Data observability -- necessary to keep tabs on infrastructure performing as it should; to see if apps are returning errors; and to ensure that critical business data is getting to where it needs to go -- is becoming an evermore complicated task as organizations' cloud-native data demands and data usage grow. Today a startup that's built a scalable platform to manage that is announcing a big round of funding to continue its own scaling journey. Chronosphere -- a cloud-native monitoring platform co-founded by two former Uber engineers -- has raised $200 million, a Series C that values the company at over $1 billion.
Alongside this, Chronosphere is also announcing a new set of tools specifically for distributed tracing, which will help make more granular observations and respond quicker to issues on the network as they arise.

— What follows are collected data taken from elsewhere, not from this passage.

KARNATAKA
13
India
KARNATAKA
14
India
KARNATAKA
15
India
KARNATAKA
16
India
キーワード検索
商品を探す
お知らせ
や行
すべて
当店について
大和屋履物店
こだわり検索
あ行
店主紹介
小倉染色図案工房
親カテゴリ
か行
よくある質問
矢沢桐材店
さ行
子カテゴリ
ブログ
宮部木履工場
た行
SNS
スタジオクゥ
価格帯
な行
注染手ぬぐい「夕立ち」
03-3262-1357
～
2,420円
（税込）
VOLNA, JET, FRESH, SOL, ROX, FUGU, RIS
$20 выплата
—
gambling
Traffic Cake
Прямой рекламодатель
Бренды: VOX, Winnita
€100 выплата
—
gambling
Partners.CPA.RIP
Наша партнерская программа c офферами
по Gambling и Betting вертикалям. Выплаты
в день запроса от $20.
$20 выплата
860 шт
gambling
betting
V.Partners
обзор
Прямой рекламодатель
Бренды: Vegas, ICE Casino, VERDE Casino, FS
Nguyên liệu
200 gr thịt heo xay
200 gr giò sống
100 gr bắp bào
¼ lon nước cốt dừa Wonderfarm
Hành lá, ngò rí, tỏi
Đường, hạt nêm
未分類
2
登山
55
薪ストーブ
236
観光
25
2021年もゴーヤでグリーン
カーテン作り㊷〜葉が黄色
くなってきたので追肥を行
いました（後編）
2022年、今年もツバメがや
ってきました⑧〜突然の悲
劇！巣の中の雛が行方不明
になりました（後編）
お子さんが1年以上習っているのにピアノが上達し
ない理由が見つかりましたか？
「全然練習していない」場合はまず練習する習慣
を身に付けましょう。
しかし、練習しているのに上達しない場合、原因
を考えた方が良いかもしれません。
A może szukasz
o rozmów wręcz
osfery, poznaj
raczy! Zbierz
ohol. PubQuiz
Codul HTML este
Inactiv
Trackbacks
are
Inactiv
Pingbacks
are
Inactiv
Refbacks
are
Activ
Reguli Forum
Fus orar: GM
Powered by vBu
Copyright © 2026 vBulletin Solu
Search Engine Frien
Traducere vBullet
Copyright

General Atlantic led the round, with Addition, Greylock, Lux Capital and new backer Founders Fund also participating. In yet one more example of how the most promising companies are fundraising with increasing frequency these days, General Atlantic, Addition's Lee Fixel, Greylock and Lux Capital all backed Chronosphere in its Series B, which was only nine months ago, in January of this year.
As with its previous round, this one was opportunistic, not because it was needed. "We are in the same spot as a year ago: more than 85% of our Series B is still in our bank account and we didn’t need the cash," said Martin Mao, Chronosphere's co-founder and CEO. "But this was a response to our growth this year." The company has been making regular updates to its tech and its revenues have grown tenfold in the last year, a reflection of what is also happening with data in the industry.

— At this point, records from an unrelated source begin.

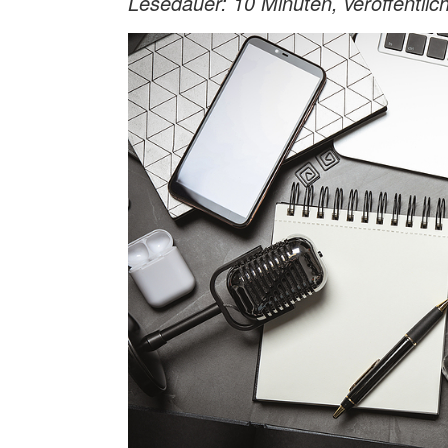
Lesedauer: 10 Minuten, veröffentlic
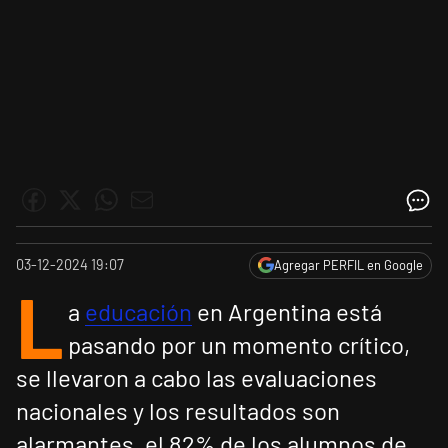
03-12-2024 19:07
Agregar PERFIL en Google
L
a
educación
en Argentina está
pasando por un momento crítico,
se llevaron a cabo las evaluaciones
nacionales y los resultados son
alarmantes, el 82% de los alumnos de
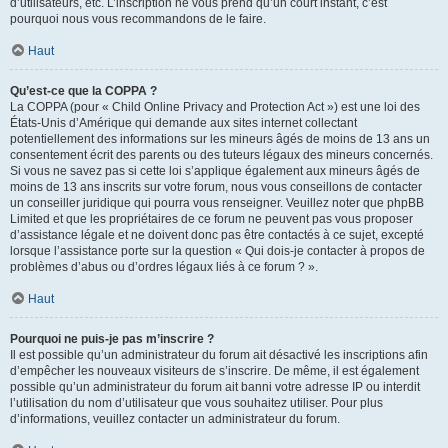
d’utilisateurs, etc. L’inscription ne vous prend qu’un court instant, c’est
pourquoi nous vous recommandons de le faire.
Haut
Qu’est-ce que la COPPA ?
La COPPA (pour « Child Online Privacy and Protection Act ») est une loi des
États-Unis d’Amérique qui demande aux sites internet collectant
potentiellement des informations sur les mineurs âgés de moins de 13 ans un
consentement écrit des parents ou des tuteurs légaux des mineurs concernés.
Si vous ne savez pas si cette loi s’applique également aux mineurs âgés de
moins de 13 ans inscrits sur votre forum, nous vous conseillons de contacter
un conseiller juridique qui pourra vous renseigner. Veuillez noter que phpBB
Limited et que les propriétaires de ce forum ne peuvent pas vous proposer
d’assistance légale et ne doivent donc pas être contactés à ce sujet, excepté
lorsque l’assistance porte sur la question « Qui dois-je contacter à propos de
problèmes d’abus ou d’ordres légaux liés à ce forum ? ».
Haut
Pourquoi ne puis-je pas m’inscrire ?
Il est possible qu’un administrateur du forum ait désactivé les inscriptions afin
d’empêcher les nouveaux visiteurs de s’inscrire. De même, il est également
possible qu’un administrateur du forum ait banni votre adresse IP ou interdit
l’utilisation du nom d’utilisateur que vous souhaitez utiliser. Pour plus
d’informations, veuillez contacter un administrateur du forum.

"Demand has risen 10x, too," he said, adding that the size of the Chronosphere team has not, so it will be hiring. "This is indicative of the product providing value to customers and shows how quickly the market is adopting cloud. So we are trying to capture the market as quickly as possible."
The company, which is 2.5 years old, has now raised $255 million to date.

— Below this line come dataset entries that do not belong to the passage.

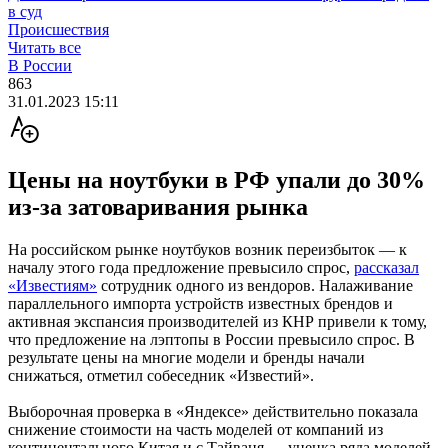
в суд
Происшествия
Читать все
В России
863
31.01.2023 15:11
Цены на ноутбуки в РФ упали до 30%
из-за затоваривания рынка
На российском рынке ноутбуков возник переизбыток — к
началу этого года предложение превысило спрос,
рассказал
«Известиям»
сотрудник одного из вендоров. Налаживание
параллельного импорта устройств известных брендов и
активная экспансия производителей из КНР привели к тому,
что предложение на лэптопы в России превысило спрос. В
результате цены на многие модели и бренды начали
снижаться, отметил собеседник «Известий».
Выборочная проверка в «Яндексе» действительно показала
снижение стоимости на часть моделей от компаний из
континентального Китая и с Тайваня — уценка ряда моделей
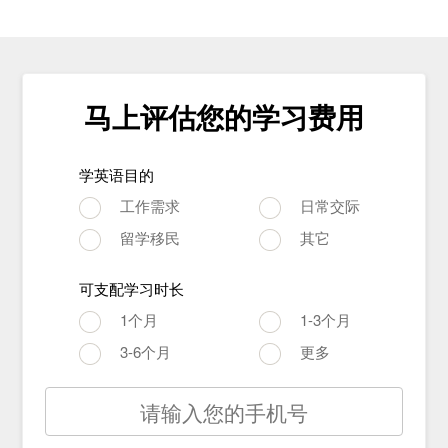
马上评估您的学习费用
学英语目的
工作需求
日常交际
留学移民
其它
可支配学习时长
1个月
1-3个月
3-6个月
更多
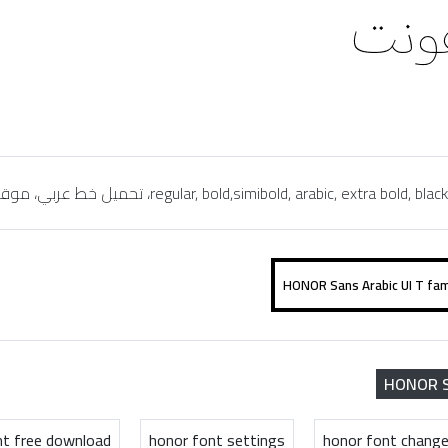
HONOR Sa
nt free download
honor font settings
honor font chang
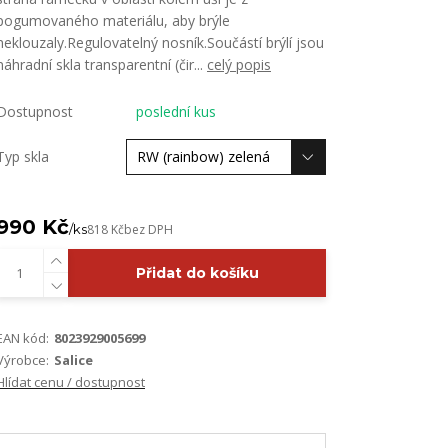
pogumovaného materiálu, aby brýle
neklouzaly.Regulovatelný nosník.Součástí brýlí jsou
náhradní skla transparentní (čir...
celý popis
Dostupnost
poslední kus
Typ skla
990 Kč
/
ks
818 Kč
bez DPH
Přidat do košíku
EAN kód:
8023929005699
Výrobce:
Salice
Hlídat cenu / dostupnost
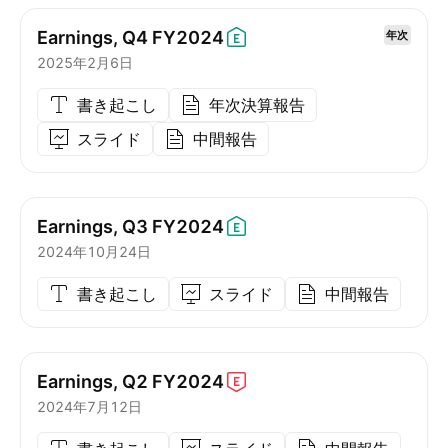
Earnings, Q4
FY2024
年次
2025年2月6日
書き起こし
年次決算報告
スライド
中間報告
Earnings, Q3
FY2024
2024年10月24日
書き起こし
スライド
中間報告
Earnings, Q2
FY2024
2024年7月12日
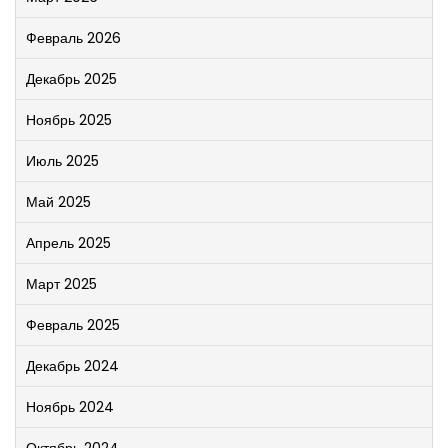
Февраль 2026
Декабрь 2025
Ноябрь 2025
Июль 2025
Май 2025
Апрель 2025
Март 2025
Февраль 2025
Декабрь 2024
Ноябрь 2024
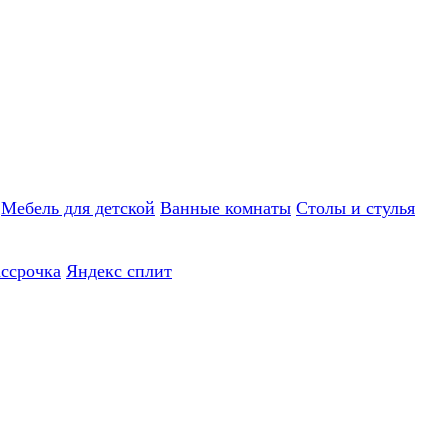
Мебель для детской
Ванные комнаты
Столы и стулья
ассрочка
Яндекс сплит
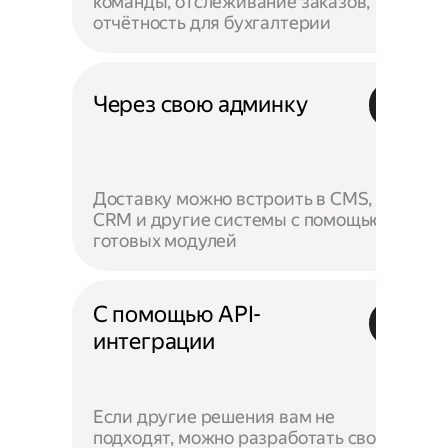
команды, отслеживание заказов,
отчётность для бухгалтерии
Через свою админку
Доставку можно встроить в CMS,
CRM и другие системы с помощью
готовых модулей
С помощью API-
интеграции
Если другие решения вам не
подходят, можно разработать своё —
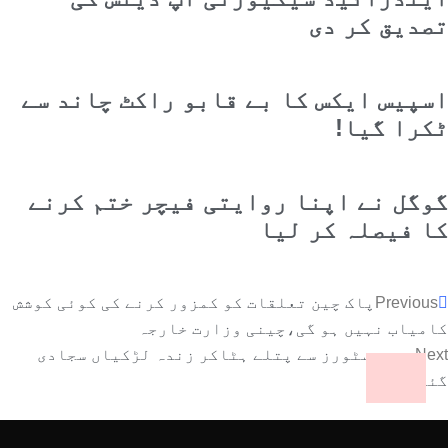
تصدیق کر دی
اسپیس ایکس کا بے قابو راکٹ چاند سے
ٹکرا گیا!
گوگل نے اپنا روایتی فیچر ختم کرنے
کا فیصلہ کر لیا
Previous
پاک چین تعلقات کو کمزور کرنے کی کوئی کوشش
کامیاب نہیں ہو گی،چینی وزارت خارجہ
Next
چینی سٹورز سے پتلے ہٹاکر زندہ لڑکیاں سجادی
گئیں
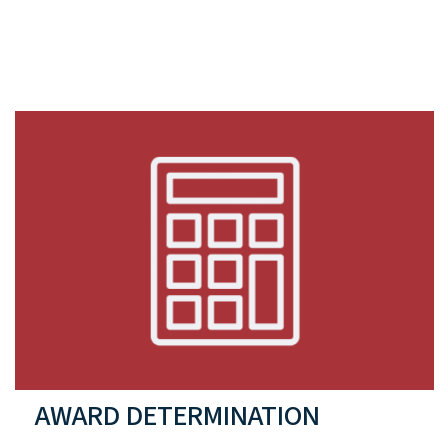
AWARD DETERMINATION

Mao and co-founder Rob Skillington (CTO) founded Chronosphere on the back of early work that they started at Uber, where they built an observability platform very specific to Uber's needs as a business.
The underlying large-scale metrics storage technology they built was eventually open sourced as M3. The two then left Uber to build Chronosphere to take their ideas and concepts for cloud-native monitoring technology to a wider market.
Specifically, they saw an opportunity to address a particular gap: Uber built its own observability platform from the ground up to handle its particular mix of microservices and containers because, as Mao described it, the Googles of the world had built their own, "so we followed the same path."
But, he added, "there was nothing on the market designed for this type of architecture" that others could equally use, so they wanted to tackle the more general challenges of cloud-native complexity by building that platform themselves.
Since being widely released in GA in January, Chronosphere has found early traction with companies that operate at the same "horsepower" (Mao's word) as Uber -- other on-demand businesses like DoorDash that may also deal in a similar architecture involving multiple cloud applications, on-demand services and real-time analytics.
Other customers include those whose business models are equally banked on moving and analyzing large amounts of data, such as cryptocurrency mining platform Cudo, sports data company Genius Sports and Tecton, an enterprise-focused "store" for machine learning applications.
The distributed tracing tools also being announced today speak to how Chronosphere will be, going forward, looking for further applications of its monitoring tech. It will give users more detailed notifications around workflows, with root cause analysis, and it will also give engineers, whether or not they are data science specialists, more tools to run analytics on their data sets.
While the two co-founders continue to maintain M3, Mao points out that Chronosphere's platform can work independent of it; it's aimed at companies whose data needs have outgrown Prometheus, another monitoring and alerting solution that works well with M3. In terms of competitors, Mao describes Datadog as "the 800-pound gorilla in the room."
(That is another reason to continue building fast and taking market share -- and investment -- where it can.)
“Chronosphere is purpose-built to address the needs of large modern cloud-native enterprises," said Anton Levy, co-president, MD and head of technology investing at General Atlantic, in a statement. "Sitting at the intersection of the major trends transforming infrastructure software – the rise of open-source and the shift to containers – Chronosphere has quickly become a transformative player in observability. We’re excited by the team’s ambitious vision, with distributed tracing as yet another solution that differentiates Chronosphere as a next generation leader and paves the way for its continued growth.”